Lenola, la cittadina che lui ha sempre frequentato, la sua famiglia possedeva una casa con un annesso podere, e che ha continuato a frequentare ed amare sino a qualche mese prima che andasse in cielo il 27 settembre 2015. Tutte le estati e ogni qualvolta aveva la possibilità, si rifugiava nel paese dove ritrovava gli amici e i compagni con i quali passeggiava e si intratteneva nella piazzetta al centro. La cittadina laziale ha accolto la sua eredità culturale e politica. Con più di seimila volumi donati alla Biblioteca Comunale ha potuto fondare un vero e proprio museo nel quale si trova la Storia e la cultura socio-politica degli ultimi due secoli, ma anche i suoi documenti, i suoi scritti, le registrazioni dei suoi interventi.

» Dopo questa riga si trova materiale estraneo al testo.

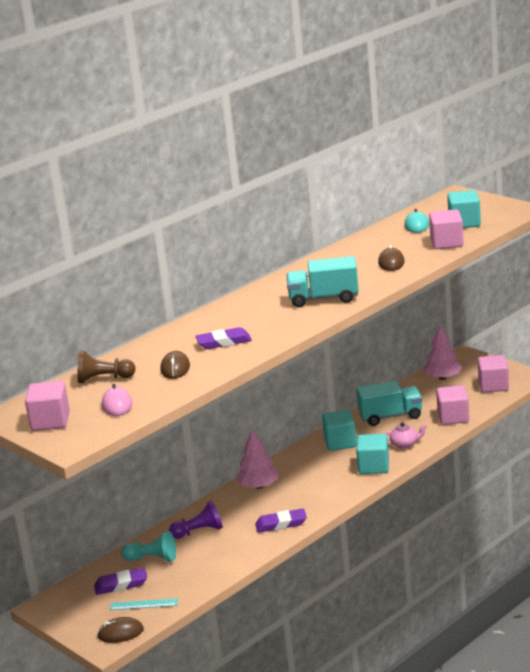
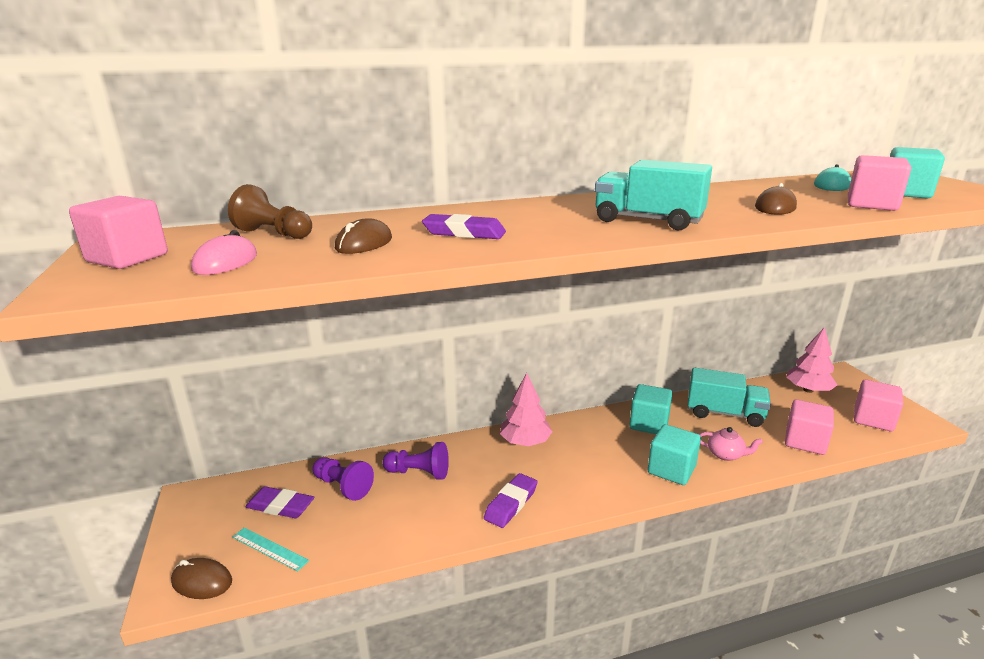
camera: 25 degrees right, 0 degrees up
turquoise pawn [121,531,176,562] -> purple pawn [312,457,374,501]
purple eraser [255,509,307,533] -> purple eraser turned 75 degrees counterclockwise [484,473,537,528]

Davanti alla porta della Biblioteca – Museo c’è anche un pezzo di Calabria. Un bassorilievo dello scultore di origini roccellesi Saverio Coluccio che ha scolpito il volto di Pietro Ingrao per la targa del Centro Polivalente intitolato al deputato. (Vedi foto).Lenola con l’Associazione che porta il suo nome e retta dalla Presidente Marietta Conti ricorderanno i cinquant’anni dall’Elezione a Presidente della Camera, con una serie di attività presso il Centro Polivalente in Corso Emanuele III n. 3, il primo il 5 luglio alle 17:30. L’Associazione Pietro Ingrao, nata all’indomani della sua morte, porta avanti, ormai da diversi anni, numerose iniziative per ricordare la sua opera e le sue idee; per testimoniare alle nuove generazioni il suo pensiero.
Oggi Pietro Ingrao nelle parole dei suoi concittadini viene ricordato come l’uomo semplice, umile, che parlava con tutti, ma anche come il politico che seppe traghettare l’Italia verso il progresso e l’apertura politica, ma principalmente come l’uomo del dissenso.
“L’uomo che è stato capace di ascoltare e di farsi ascoltare; rimanere – scrive la Presidente dell’Associazione Marietta Conti – nei cuori di tanti perché aveva una visione diversa della politica, della Democrazia dal basso, della società, del lavoro. In un periodo storico molto, molto complesso e denso di grandi cambiamenti sociali: voto alle donne, voto ai giovani, la richiesta pressante e non più procrastinabile di diritti sociali, lui è stato capace di compiere scelte coraggiose che hanno lasciato il segno e, se viste e rapportate all’oggi, ci possono aiutare ad affrontare e capire il nostro presente”.